Many years ago, I started my transportation business as a DBA (Doing Business As). I had heard very good things about how productive it was to own your truck and, indeed, in those days, the profit margin was very good. After a few years, without having it planned, my business grew and I had more trucks. I had people who helped me, family and friends, and the business was conducted in an efficient way, generating advantages for everyone that participated. However, not everything was well. The Internal Revenue Service (IRS) appeared and audited us year after year, leaving our business with a huge tax debt.
The story above is a common case in the transportation industry. All these problems can be avoided if you seek, from the beginning, professional services and a correct guidance regarding a business plan that covers all administrative and legal aspects.
The first thing to do is to find a professional that knows the industry and who has credentials as a Certified Public Accountant (CPA), IRS Enrolled Agent before the IRS, or a Tax Attorney.
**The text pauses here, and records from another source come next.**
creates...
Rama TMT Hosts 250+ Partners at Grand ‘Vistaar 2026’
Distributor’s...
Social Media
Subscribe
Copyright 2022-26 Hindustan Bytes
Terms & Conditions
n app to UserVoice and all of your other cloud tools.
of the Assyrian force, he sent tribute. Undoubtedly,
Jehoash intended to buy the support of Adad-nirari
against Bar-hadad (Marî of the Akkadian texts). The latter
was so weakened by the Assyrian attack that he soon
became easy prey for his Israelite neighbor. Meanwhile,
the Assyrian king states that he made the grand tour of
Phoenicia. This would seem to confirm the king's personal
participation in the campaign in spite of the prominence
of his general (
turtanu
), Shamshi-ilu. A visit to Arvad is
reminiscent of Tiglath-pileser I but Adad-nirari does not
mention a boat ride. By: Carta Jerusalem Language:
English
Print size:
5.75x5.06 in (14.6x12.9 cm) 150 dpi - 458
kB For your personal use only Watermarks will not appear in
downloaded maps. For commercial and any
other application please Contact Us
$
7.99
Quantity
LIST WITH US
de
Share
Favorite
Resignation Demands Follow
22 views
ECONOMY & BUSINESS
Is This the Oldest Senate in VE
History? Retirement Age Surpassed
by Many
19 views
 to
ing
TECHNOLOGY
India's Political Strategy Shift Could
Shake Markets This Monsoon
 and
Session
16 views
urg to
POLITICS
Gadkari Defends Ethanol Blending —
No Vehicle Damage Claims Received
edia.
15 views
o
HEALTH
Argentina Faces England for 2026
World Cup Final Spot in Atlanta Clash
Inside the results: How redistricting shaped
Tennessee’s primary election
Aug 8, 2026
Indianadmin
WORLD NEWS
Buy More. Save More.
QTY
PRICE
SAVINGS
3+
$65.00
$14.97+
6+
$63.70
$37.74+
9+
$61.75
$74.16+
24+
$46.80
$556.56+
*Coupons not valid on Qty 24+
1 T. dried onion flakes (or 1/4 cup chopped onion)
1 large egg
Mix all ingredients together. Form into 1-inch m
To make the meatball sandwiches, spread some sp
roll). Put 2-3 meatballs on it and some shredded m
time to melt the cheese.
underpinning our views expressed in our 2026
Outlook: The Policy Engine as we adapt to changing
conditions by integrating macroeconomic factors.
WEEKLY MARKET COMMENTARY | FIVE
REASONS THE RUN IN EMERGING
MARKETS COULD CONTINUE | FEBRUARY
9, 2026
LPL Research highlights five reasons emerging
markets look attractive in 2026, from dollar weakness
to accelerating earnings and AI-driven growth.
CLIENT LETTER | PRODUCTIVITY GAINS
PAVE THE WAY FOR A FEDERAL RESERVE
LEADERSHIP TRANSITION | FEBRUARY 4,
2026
Friends and family can advise or recommend someone to you and you can also consult the magazines that are specially aimed to the transportation sector, such as El Trailero Magazine, where you can find different professionals who are dedicated to provide services in this sector.
How do you know if your professional has the necessary credentials for the services you need? Nowadays, we can find all kinds of information on internet, and especially professionals’ records. The IRS offers us on its website https://irs.treasury.gov/rpo/rpo.jsf to search and verify the credentials of the professional you chose. You only need to enter this person's last name and zip code and it will immediately give you the result and verify what kind of credential this person has.
Once you find the professional, this may suggest, based on their knowledge and experience in the industry, which kind of entity will be the most suitable for your business. The most important thing is giving you a broad explanation of the advantages and disadvantages of each type of entity.
Remember that a business, on top of being productive, needs to be properly advised by a professional who has knowledge of the industry; otherwise all your profits will go to the IRS coffers because of mismanagement.